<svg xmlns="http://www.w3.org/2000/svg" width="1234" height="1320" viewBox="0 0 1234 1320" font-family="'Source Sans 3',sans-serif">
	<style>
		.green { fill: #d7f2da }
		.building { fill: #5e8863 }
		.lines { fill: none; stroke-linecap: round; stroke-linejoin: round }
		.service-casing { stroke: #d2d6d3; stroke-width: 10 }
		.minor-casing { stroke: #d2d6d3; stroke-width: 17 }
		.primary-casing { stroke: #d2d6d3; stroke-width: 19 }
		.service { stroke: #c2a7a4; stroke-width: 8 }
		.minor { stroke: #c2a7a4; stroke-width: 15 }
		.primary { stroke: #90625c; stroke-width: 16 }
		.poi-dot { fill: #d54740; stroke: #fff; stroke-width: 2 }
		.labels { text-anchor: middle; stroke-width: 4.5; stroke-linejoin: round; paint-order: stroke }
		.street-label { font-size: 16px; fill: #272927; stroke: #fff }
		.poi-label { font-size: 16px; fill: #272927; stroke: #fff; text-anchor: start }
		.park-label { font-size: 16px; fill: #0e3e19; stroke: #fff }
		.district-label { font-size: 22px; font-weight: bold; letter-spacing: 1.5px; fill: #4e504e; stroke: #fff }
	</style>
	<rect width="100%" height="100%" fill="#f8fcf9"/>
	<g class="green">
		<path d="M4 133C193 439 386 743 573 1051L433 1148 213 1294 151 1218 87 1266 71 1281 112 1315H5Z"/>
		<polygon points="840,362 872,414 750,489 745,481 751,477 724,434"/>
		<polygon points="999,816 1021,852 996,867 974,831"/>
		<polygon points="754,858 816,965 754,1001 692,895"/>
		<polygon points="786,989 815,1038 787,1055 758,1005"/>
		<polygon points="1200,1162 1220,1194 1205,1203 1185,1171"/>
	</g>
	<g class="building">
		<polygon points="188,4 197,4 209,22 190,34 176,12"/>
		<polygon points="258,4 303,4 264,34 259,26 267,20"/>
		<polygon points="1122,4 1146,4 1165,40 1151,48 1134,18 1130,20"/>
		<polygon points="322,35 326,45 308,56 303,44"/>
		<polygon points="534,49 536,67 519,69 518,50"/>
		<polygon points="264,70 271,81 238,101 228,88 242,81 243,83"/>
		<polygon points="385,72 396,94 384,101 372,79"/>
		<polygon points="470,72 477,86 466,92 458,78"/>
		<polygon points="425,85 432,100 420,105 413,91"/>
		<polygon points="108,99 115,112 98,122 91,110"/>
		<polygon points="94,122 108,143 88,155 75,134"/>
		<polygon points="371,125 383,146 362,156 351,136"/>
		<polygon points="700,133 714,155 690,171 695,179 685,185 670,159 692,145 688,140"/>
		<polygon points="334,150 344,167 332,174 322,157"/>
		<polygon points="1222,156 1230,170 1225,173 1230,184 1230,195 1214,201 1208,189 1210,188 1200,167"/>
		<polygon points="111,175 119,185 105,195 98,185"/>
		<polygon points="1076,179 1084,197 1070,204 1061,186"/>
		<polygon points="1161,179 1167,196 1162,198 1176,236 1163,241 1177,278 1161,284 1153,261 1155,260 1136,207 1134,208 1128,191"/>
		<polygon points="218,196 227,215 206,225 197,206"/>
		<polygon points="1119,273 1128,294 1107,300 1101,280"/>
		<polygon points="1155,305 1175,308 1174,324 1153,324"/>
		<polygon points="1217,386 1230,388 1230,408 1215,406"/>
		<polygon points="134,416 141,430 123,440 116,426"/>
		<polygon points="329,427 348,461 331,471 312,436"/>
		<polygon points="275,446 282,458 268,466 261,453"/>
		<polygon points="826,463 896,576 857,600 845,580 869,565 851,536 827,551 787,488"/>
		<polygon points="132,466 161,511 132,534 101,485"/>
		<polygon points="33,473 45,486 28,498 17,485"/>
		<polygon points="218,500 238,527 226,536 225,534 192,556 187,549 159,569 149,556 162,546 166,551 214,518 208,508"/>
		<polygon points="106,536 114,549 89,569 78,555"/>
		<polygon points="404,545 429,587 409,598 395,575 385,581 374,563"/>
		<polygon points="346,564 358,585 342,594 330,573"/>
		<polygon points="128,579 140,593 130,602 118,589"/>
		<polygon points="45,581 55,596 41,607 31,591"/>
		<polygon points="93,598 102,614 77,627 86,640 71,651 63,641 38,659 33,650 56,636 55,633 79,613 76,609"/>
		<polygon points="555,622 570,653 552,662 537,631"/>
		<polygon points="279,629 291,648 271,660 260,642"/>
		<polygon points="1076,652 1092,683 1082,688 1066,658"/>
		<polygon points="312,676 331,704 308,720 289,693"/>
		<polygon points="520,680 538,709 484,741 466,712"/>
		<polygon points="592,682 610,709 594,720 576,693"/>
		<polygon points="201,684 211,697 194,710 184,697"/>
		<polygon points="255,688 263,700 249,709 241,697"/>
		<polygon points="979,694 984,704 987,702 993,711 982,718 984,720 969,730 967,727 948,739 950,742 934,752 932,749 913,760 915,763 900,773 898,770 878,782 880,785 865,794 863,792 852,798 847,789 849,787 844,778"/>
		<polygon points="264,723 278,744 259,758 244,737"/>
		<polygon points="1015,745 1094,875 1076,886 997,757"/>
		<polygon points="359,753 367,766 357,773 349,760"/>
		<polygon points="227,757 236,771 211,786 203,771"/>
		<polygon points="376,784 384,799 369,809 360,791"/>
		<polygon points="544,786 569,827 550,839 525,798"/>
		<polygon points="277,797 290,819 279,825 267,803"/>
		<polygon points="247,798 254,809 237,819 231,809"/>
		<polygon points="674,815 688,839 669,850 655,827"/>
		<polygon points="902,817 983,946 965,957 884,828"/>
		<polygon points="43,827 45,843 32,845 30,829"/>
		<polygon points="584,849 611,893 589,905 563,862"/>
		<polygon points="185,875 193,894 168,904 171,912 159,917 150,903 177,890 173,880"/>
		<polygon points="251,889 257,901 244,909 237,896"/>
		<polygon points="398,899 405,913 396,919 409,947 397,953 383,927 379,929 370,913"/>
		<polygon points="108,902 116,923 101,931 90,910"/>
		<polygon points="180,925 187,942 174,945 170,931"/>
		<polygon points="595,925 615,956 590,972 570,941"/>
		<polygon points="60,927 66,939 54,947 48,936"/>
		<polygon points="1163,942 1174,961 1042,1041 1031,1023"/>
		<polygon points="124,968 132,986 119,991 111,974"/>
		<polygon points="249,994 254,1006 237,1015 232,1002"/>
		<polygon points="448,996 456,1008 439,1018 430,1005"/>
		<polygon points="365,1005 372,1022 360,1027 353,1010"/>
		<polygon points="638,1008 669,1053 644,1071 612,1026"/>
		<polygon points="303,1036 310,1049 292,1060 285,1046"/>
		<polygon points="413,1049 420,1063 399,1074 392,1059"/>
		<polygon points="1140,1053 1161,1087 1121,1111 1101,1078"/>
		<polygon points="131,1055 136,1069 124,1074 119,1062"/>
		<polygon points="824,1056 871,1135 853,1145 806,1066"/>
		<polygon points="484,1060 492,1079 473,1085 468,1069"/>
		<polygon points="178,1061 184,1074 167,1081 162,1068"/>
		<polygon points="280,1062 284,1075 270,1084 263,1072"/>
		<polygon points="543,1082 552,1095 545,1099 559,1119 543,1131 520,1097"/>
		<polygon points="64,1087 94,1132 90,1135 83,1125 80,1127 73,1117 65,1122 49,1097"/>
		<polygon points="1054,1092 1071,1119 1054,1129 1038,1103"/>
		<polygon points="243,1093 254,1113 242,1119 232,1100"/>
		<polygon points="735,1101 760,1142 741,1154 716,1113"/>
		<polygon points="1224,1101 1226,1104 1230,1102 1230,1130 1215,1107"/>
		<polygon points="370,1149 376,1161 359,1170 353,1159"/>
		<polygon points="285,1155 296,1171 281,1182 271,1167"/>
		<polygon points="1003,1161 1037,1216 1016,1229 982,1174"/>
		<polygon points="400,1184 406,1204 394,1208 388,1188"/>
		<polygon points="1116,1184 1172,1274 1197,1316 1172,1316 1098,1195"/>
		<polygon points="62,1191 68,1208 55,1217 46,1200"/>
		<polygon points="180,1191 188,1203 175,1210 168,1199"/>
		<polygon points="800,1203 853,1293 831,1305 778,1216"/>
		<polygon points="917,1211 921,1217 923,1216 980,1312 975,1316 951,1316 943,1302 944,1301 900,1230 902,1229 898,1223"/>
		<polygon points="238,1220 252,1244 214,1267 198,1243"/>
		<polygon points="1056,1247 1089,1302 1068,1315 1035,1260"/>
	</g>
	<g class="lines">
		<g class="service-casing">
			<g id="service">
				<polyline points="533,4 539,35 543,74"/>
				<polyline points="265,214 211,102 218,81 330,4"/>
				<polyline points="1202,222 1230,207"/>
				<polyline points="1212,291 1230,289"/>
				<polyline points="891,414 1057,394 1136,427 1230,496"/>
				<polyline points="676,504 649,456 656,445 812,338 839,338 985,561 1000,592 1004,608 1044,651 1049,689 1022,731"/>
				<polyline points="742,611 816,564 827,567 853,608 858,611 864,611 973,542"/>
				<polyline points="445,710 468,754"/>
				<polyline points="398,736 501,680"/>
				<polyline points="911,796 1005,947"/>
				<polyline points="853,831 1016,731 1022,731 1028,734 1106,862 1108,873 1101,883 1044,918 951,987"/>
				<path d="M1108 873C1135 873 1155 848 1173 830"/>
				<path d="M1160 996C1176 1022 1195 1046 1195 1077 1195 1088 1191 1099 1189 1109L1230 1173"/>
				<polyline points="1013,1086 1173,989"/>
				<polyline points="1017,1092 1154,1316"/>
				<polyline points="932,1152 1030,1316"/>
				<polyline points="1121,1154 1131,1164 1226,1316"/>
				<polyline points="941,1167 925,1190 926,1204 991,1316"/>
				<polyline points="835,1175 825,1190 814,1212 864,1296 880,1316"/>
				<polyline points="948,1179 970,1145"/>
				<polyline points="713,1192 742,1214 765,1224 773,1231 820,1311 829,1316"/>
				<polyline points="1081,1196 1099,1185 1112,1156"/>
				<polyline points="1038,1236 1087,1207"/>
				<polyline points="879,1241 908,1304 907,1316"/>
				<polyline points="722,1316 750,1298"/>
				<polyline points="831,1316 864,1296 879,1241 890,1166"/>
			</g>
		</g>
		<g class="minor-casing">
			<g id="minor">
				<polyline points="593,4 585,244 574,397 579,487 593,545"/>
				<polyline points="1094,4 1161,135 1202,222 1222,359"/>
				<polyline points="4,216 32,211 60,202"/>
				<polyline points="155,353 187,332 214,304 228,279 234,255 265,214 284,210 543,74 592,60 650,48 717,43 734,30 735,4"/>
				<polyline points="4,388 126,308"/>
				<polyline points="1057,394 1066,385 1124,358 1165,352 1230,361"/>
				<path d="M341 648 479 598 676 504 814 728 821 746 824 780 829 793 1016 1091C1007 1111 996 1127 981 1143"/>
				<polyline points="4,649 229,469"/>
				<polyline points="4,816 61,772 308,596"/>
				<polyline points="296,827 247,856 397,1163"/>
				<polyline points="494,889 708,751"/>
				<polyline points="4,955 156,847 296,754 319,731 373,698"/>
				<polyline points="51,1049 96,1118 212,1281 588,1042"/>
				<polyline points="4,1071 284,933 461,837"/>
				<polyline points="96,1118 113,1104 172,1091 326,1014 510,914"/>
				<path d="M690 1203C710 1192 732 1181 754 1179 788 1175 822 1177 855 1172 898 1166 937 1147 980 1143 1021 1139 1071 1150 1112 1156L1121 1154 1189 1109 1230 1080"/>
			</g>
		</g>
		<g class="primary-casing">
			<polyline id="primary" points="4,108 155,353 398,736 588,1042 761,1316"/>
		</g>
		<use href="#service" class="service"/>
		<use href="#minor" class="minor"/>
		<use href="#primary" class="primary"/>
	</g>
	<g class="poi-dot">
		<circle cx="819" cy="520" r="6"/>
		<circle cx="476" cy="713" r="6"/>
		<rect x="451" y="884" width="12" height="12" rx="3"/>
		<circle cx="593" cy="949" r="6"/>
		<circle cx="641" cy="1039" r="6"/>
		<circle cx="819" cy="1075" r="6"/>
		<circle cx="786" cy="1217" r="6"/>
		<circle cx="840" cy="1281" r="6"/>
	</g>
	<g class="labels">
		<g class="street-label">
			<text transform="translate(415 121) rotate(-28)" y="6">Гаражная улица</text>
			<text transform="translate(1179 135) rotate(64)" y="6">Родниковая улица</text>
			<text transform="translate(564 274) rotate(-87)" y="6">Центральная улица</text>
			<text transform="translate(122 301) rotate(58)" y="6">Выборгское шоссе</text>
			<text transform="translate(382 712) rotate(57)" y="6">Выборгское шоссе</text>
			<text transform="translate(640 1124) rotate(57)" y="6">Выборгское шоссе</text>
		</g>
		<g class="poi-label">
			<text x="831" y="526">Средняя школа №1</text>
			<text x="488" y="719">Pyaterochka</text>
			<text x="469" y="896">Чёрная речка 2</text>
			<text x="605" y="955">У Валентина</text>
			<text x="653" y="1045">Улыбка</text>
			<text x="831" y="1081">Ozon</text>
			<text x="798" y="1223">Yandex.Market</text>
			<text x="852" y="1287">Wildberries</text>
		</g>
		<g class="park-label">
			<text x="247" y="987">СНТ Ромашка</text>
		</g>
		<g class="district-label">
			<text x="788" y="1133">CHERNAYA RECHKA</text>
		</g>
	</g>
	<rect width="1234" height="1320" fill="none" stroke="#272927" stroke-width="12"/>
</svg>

**EXERCISE**
Every line in the listing that holds "labels" belongs in the answer.

**SOLUTION TO THE PROBLEM**
		.labels { text-anchor: middle; stroke-width: 4.5; stroke-linejoin: round; paint-order: stroke }
	<g class="labels">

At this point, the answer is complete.